══ Documenttekst

Zoeken in deze blog

woensdag 26 oktober 2022

Ancienne église Notre-Dame te Paray-le-Monial (Saône-et-Loire 71)

 Ancienne église Notre-Dame 

te Paray-le-Monial










Bijlagen.

Cathédrale Saint-Vincent te Chalon-sur-Saône (Saône-et-Loire 71)

 Cathédrale Saint-Vincent 

te Chalon-sur-Saône



Geschiedenis.
De kathedraal verheft zich op de plaats van een antieke tempel van het castrum "Cabillonum".  Chalon is een heel oude bisschopstad daar in 449 het bisdom werd gesticht.  De eerste kathedraal toegewijd aan Saint-Etienne, werd op de omheining van het Gallo-Romeinse castrum van de 3de eeuw opgericht.  In 542 is de kathedraal toegewijd aan Saint-Vincent.  Onder koning, Gontron wordt Chalon de hoofdstad van het Merovingische koninkrijk van de Bourgondiërs.  Een paleis wordt opgericht tov het bisdom in de 561 en de koningen en bisschoppen verdeelden er de macht.  De eerste kathedraal word in 580 vergroot door bisschop Saint-Agricole en versierd met beroemde mozaiëken.  De bisschop Saint-Flavien sticht de abdij Saint-Pierre op het einde van de 6de eeuw.  Tijdens de Merovingische en Karolingische perioden was Chalon-sur-Saône een religieus centrum en plaats van verschillende concilies zoals in 647 en 813.  De stad werd bij verschillende gelegenheden vernield door vooreerst tijdens de Arabische invallen in 732, vervolgens door Lotharius in 834 en de Hongaren in 937.  De kathedraal werd in de 8ste, 9de en 10de eeuw gerestaureerd in een Karolingische stijl met medewerking van Karel de Grote.  Het kapittel telde een 20-tal kanunniken in deze periode.

════
══ Getoonde gegevens

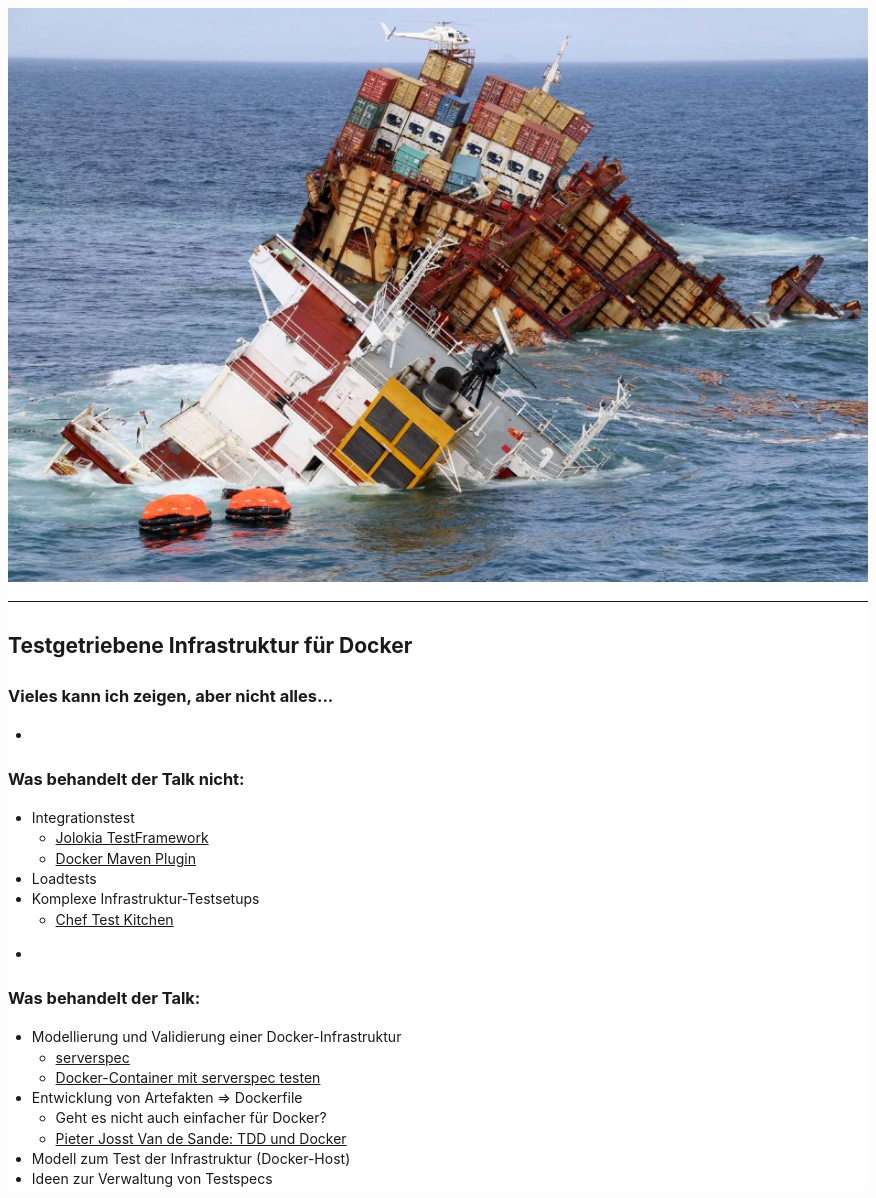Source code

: ![Ship as a wrack](images/container-ship-wrack.jpg)

---
## Testgetriebene Infrastruktur für Docker

### Vieles kann ich zeigen, aber nicht alles...
-
### Was behandelt der Talk nicht:


  * Integrationstest
    - [Jolokia TestFramework](https://github.com/rhuss/jolokia-it)
    - [Docker Maven Plugin](https://github.com/rhuss/docker-maven-plugin)
  * Loadtests
  * Komplexe Infrastruktur-Testsetups
    - [Chef Test Kitchen](http://kitchen.ci/)

-
###  Was behandelt der Talk:

  * Modellierung und Validierung einer Docker-Infrastruktur
    - [serverspec](http://serverspec.org)
    - [Docker-Container mit serverspec testen](http://www.infrabricks.de/blog/2014/09/10/docker-container-mit-serverspec-testen/)
  * Entwicklung von Artefakten => Dockerfile
    - Geht es nicht auch einfacher für Docker?
    - [Pieter Josst Van de Sande: TDD und Docker]( http://blog.wercker.com/2013/12/23/Test-driven-development-for-docker.html)
  * Modell zum Test der Infrastruktur (Docker-Host)
  * Ideen zur Verwaltung von Testspecs
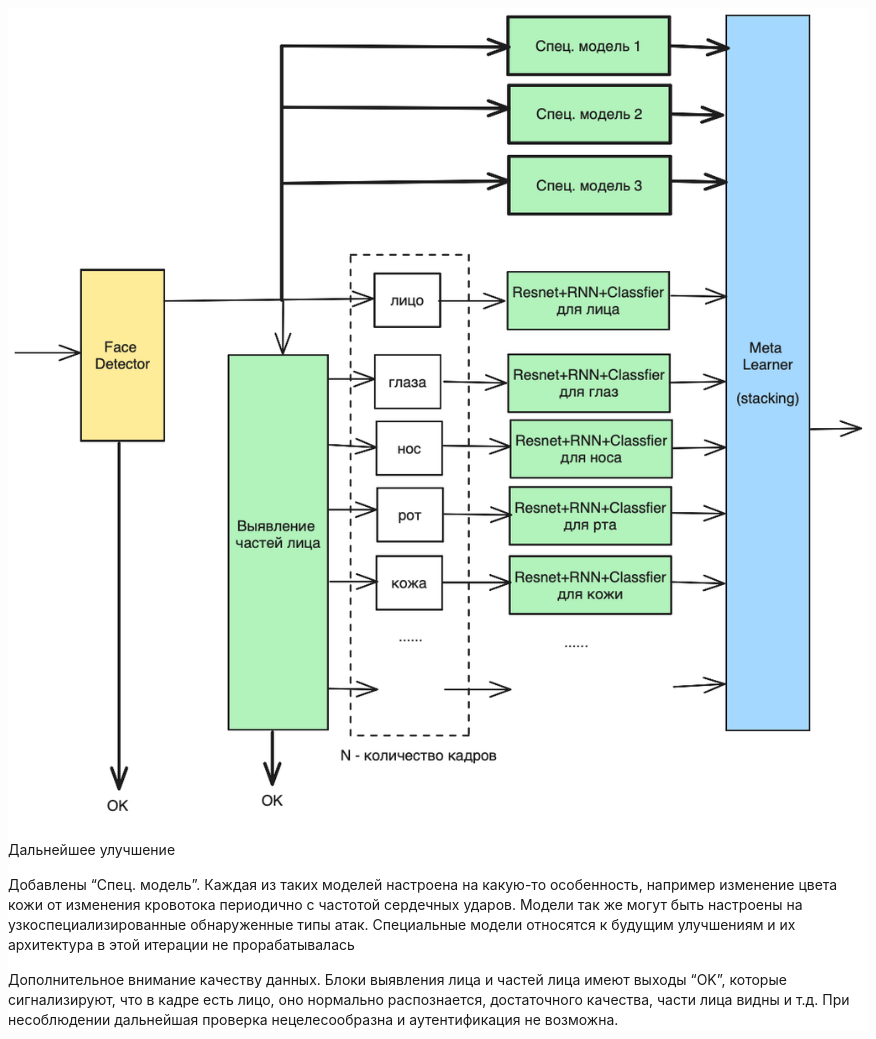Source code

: ![LD-4.png](Liveness%20Detection/LD-4.png)

Дальнейшее улучшение

Добавлены “Спец. модель”. Каждая из таких моделей настроена на какую-то особенность, например изменение цвета кожи от изменения кровотока периодично с частотой сердечных ударов. Модели так же могут быть настроены на узкоспециализированные обнаруженные типы атак. Специальные модели относятся к будущим улучшениям и их архитектура в этой итерации не прорабатывалась

Дополнительное внимание качеству данных. Блоки выявления лица и частей лица имеют выходы “OK”, которые сигнализируют, что в кадре есть лицо, оно нормально распознается, достаточного качества, части лица видны и т.д. При несоблюдении дальнейшая проверка нецелесообразна и аутентификация не возможна.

════

- Jouw opdracht -
Hoe gaat de tekst over de Cathédrale Saint-Vincent te Chalon-sur-Saône verder? Schrijf het volgende stuk, aansluitend op de laatste zin.

- Antwoordruimte -
Van 938 tot 1237 oefenden de graven van Chalon er de macht uit.  Een nieuwe romaanse kathedraal werd vanaf het einde van de 11de eeuw opgericht door bisschop Gauthier de Couches (1080-1120).  Zij werd in 3 fasen van oost naar west, van 1090 tot 1150, opgericht.  De werkplaats spreidde zich uit over verschillende eeuwen daar de kerk in de gotische periode hernomen werd.  Het koor rond 1230, het schip in de 14de eeuw en de kapellen in de 15de eeuw vervolledigde de kathedraal.  In 1403 werd de nieuwe kerk ingewijd.  De kloostergang en de monastieke gebouwen werden eveneens in de gotische stijl gereconstrueerd.  In 1443 stichten de bisschop en het kapittel de markt op de plaats voor de kathedraal.  
In 1562 werd de kathedraal geplunderd door de Hugenoten die de schat van de kathedraal meenamen.  De bisschoppen van de 17de en 18de eeuw braken het oksaal en het gotische meubilair af.  Tijdens de Franse Revolutie is de kerk verminkt, de gevel is beschadigd en de kloostergang verkocht en verdeeld in verschillende eigendommen.  De kathedraal werd een tempel van de rede en werd gebruikt als stockplaats van voorraden, voedseldepot en atelier.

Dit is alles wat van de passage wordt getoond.